American surnames aren't nearly the issue that un-Western friendly plots are.
Re: Vyse thinks I fail at screenplay.
American adaptation of foreign product is tricky. Too literal and you alienate casual audiences, even when using an original screenplay. Too loose and you get Dragonball Evolution. There has to be a balance between adaptation and original.
Death Note is easy. The concept doesn't rely on any prefound knowledge of Japanese culture, and it's really easy to change certain things (college entrance exams = SAT/ACT, Tokyo Music Festival = New Years Rockin Eve, etc) Same with Full Metal Panic, a license that only surprised me because of how un-PC Major Payne in a high school setting would be.
Bleach is not so easy. The core concept is based on Shintoism, unfamiliar to Americans. The sheer ungodly length of the story makes literal adaptation impossible, necessitating an original script.

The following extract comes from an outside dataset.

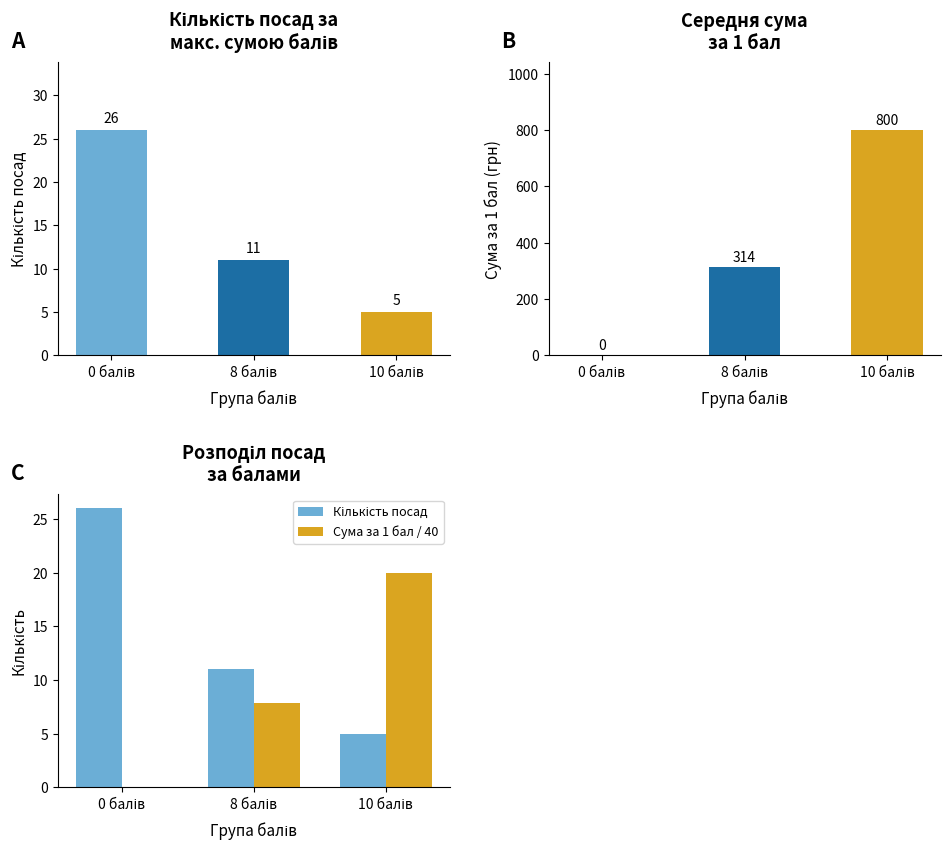

How many values in Сума за 1 бал / 40 are above zero?

2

You would be forced to base it on the early material and introduce the inner workings of Soul Society in a sequel. You can't give arcs half-done resolutions like Soul Society. If you boiled down the whole movie to the subsitute soul reaper, the monsters he fights, and an antagonistic Quincy that wants to bring down ruin as revenge for his people, you might have a servicible two hour film. Fanboys would inevitably whine, but that always happens. I just think most of the battle would be making the premise plausible, Uryu properly introduced and evil, foreshadowing Soul Society and not making it a Japanese feudal town...and cram it into two hours without making it seem disjointed or out of place. It's doable, but it being good is another matter.